Identification of temporal association rules from time-series microarray data set: temporal association rules

  • Authors:
  • Hojung Nam;KiYoung Lee;Doheon Lee

  • Affiliations:
  • KAIST, Daejeon, South Korea;University of California, San Diego, La Jolla, CA, USA;KAIST, Daejeon, South Korea

  • Venue:
  • Proceedings of the 2nd international workshop on Data and text mining in bioinformatics
  • Year:
  • 2008

Quantified Score

Hi-index 0.00

Visualization

Abstract

One of the most challenging problems in mining gene expression data is to identify how the expression of any particular gene affects the expression of other genes. To elucidate the relationships between genes, an association rule mining (ARM) method has been applied to microarray gene expression data. A conventional ARM method, however, has a limit on extracting temporal dependencies between genes, though the temporal information is indispensable to discover underlying regulation mechanisms in biological pathways. In this paper, therefore, we propose a novel method, referred to as temporal association rule mining (TARM), which can extract temporal dependencies among related genes. A temporal association rule has the form [gene A ↑, gene B↓] → (7 min)[gene C], which represents that high expression level of gene A and significant repression of gene B followed by significant expression of gene C after 7 minutes. The proposed TARM method is tested with Saccharomyces cerevisiae cell cycle time-series microarray gene expression data set. In the parameter fitting phase of TARM, the best parameter set [threshold = ±0.8, support cutoff = 3 transactions, confidence cutoff = 90%], which extracted the most number of correct associations in KEGG cell cycle pathway, has been chosen for rule mining phase. Furthermore, comparing the precision scores of TARM (0.38) and Bayesian network (0.16), TARM method showed better accuracy.
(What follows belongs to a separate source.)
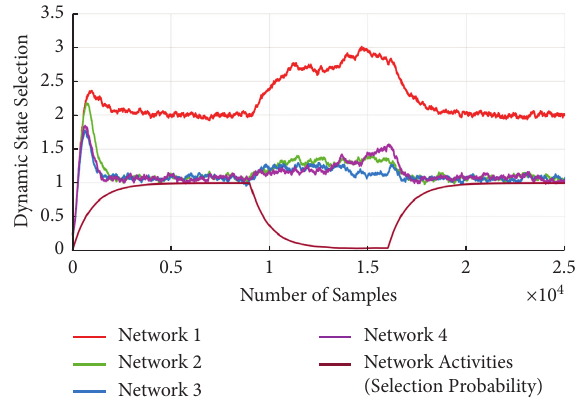
Figure 21: Effect of threshold on network connectivity for threshold � 2 ( S l �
With the best parameter set, numbers of temporal association rules with five transcriptional time delays (0, 7, 14, 21, 28 minutes) are extracted from gene expression data of 799 genes which are pre-identified cell cycle relevant genes, while comparably small number of rules are extracted from random shuffled gene expression data of 799 genes. From the extracted temporal association rules, associated genes which play same role of biological processes within short transcriptional time delay and some temporal dependencies between genes with specific biological processes are identified.